[uf-discuss] geo - accuracy of coordinates

Michael MD mdagn at spraci.com
Mon Oct 2 16:11:07 PDT 2006



>A center of a city may be fairly accurate, with the
>bounds of the city specified as a radius.

Not really, if it's a large city...

>Consider Birmingham, England, whose "centre" is far from being
>equidistant to all points on its boundary - it's in "Ladywood" on this
>map:
>        http://www.birmingham.gov.uk/wards
>
>GeoRSS uses a "radius" element, which could be a uf class and would
>specify in meters, kilometers, or miles (itself a discussion for
>units). Or perhaps better would be a featuretypetag (again using
>GeoRSS as a working case example) that can specify "city"
>
>Or the capacity to describe a polygon...

In many cases the available data is just not accurate enough to be able to
accurately describe a radius or polygon.
(if it were, it might be accurate enough for a street address too!)

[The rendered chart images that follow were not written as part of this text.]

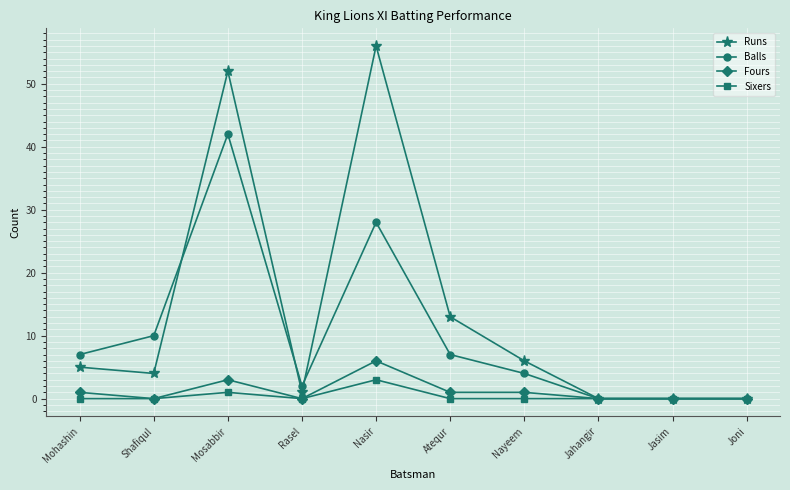

The Balls series shows 2 at Rasel. True or false?

True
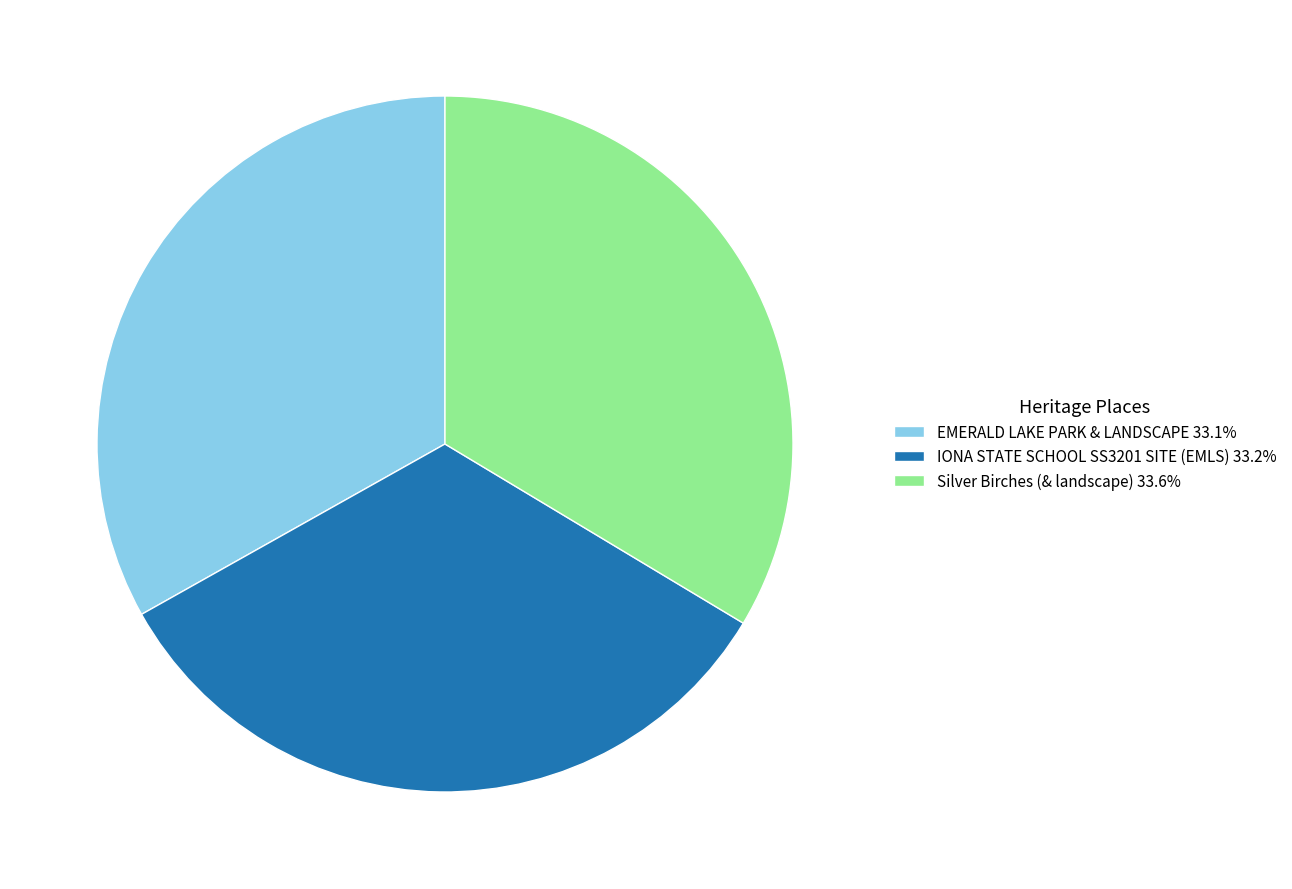

True or false: EMERALD LAKE PARK & LANDSCAPE accounts for 48% of the total.

False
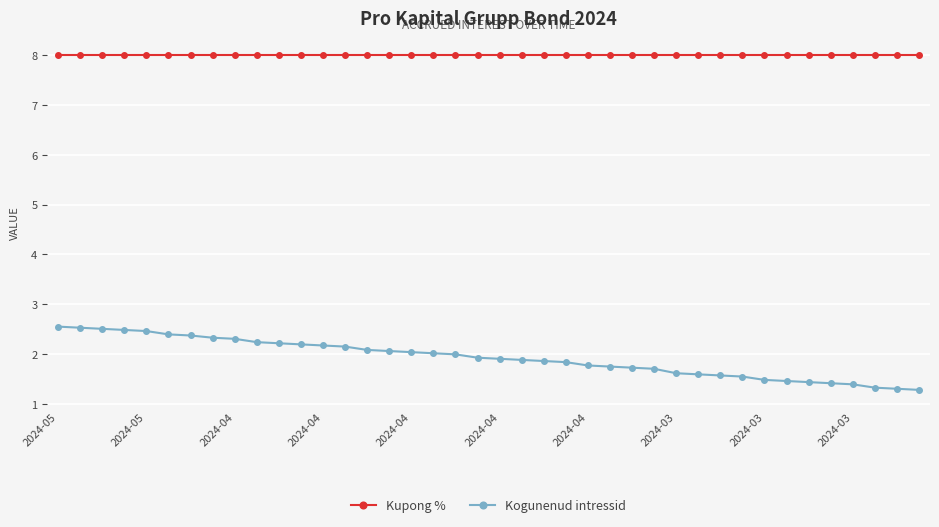

Rank the series by their average value, from highest to lowest.

Kupong %, Kogunenud intressid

Even with only city-level accuracy, lat/long data can still be very useful,
but clearly I'd want to avoid having it end up being used to generate a
local street map that gives someone incorrect directions to get to a street
address!

The radius idea could possibly be used but the radius itself would be
inaccurate. I think the featuretype idea is probably better for this if
there can be a standard for the actual feature type names.
(but in GeoRSS it appears to be folksonomy-based so if data comes from
multiple sources, an application might need to look up some kind of
dictionary of commonly used terms just to work out that it's a "city")

Maybe just something to describe "fuzzyness" is needed?